Automatic scalability is then very interesting. We often observed that in some cases many production servers were not really used enough. Using Kubernetes, you should only use useful instances for your use case and scale only if it is needed. One of the constraints we could observe to this functionality is that we can not control completely the number of available instances. It is Kubernetes which manages this point taking into account all the settings you have declared in your HELM templates.
apiVersion: autoscaling/v1 kind: HorizontalPodAutoscaler [...] spec: maxReplicas: 4 minReplicas: 1 scaleTargetRef: apiVersion: apps/v1 kind: Deployment name: my-deployment targetCPUUtilizationPercentage: 80 [...]

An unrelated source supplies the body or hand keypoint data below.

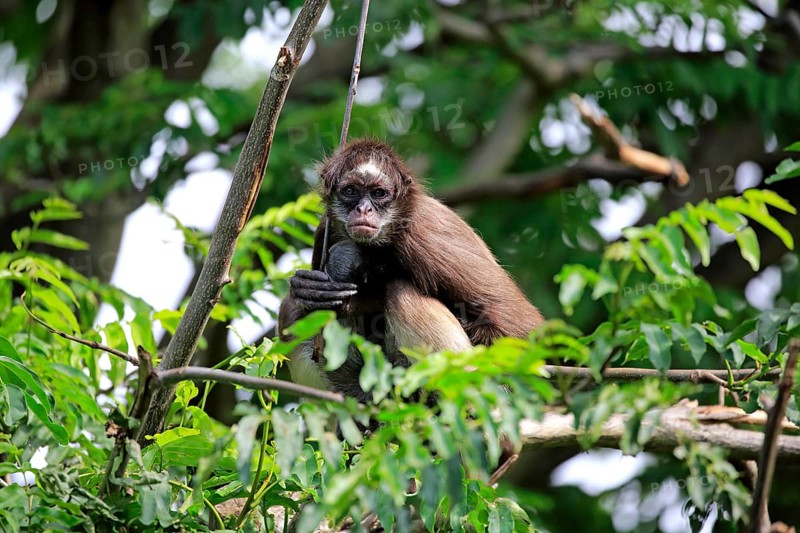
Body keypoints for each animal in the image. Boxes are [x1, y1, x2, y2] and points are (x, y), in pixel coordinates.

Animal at [278, 139, 544, 403]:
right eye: (351, 191)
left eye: (378, 193)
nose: (364, 210)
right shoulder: (326, 227)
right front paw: (308, 290)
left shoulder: (423, 233)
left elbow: (519, 331)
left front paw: (356, 294)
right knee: (289, 311)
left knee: (400, 290)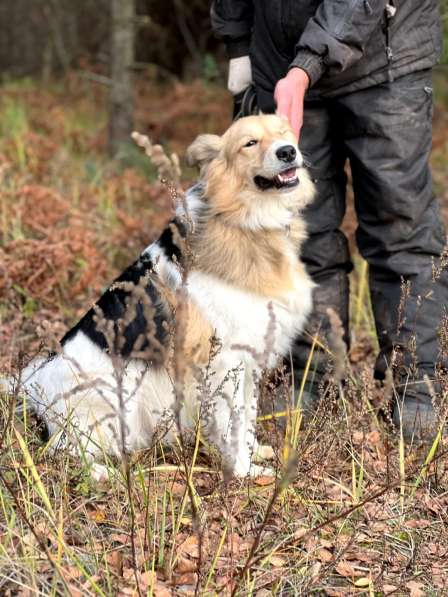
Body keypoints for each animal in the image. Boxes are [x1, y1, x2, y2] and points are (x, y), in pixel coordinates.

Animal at [14, 114, 316, 478]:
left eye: (284, 132)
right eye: (250, 143)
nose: (288, 151)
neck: (243, 220)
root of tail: (36, 387)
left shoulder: (251, 360)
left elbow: (247, 418)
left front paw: (253, 452)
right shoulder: (227, 361)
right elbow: (232, 422)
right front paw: (244, 472)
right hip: (115, 404)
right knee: (63, 449)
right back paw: (103, 473)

Before deploying (in the real life), you may have to setup a CI/CD pipeline which could orchestrate your deployments on all your environments. Spoiler alert ! It could be a big deal! But, as soon as it will be done, you will see it worths. Your deployments will be really smooth (mostly). OK, we can do that on good old virtual machines. However we can improve it on Kubernetes using zero downtime capability with just a few lines:
strategy: type: RollingUpdate rollingUpdate: maxSurge: 1 maxUnavailable: 0
Infrastructure As Code
When you think about Kubernetes and cloud technologies, we do not think about Infrastructure As Code. However, this practice is in my opinion one of the most useful.
Describing your system into versionned files will enable to test your infrastructure from the beginning of your project. It prevents integration errors (mostly). Updating software is also widely accelerated.
By the way, Terraform and Ansible already enable this practice. Using Kubernetes and cloud technologies, I think that this concept is going further. Fortunately, you can use Terraform provisionning on your cloud platform :).
For instance, if you have to deal with your virtual machines operating systems, you will probably waste your time updating them and fixing the potential errors. Using Infrastructure As Code, you can test and validate your update automatically.
To sum up
You probably understood that this galaxy of technologies is really interesting and could help your for some of your projects. Before using it, be smart. It is not a “silver bullet”. You will probably have to define a roadmap and take some subjects in (eg. which kind of applications is eligible in your context ?) before deploying your applications on either an internal or external cloud platform.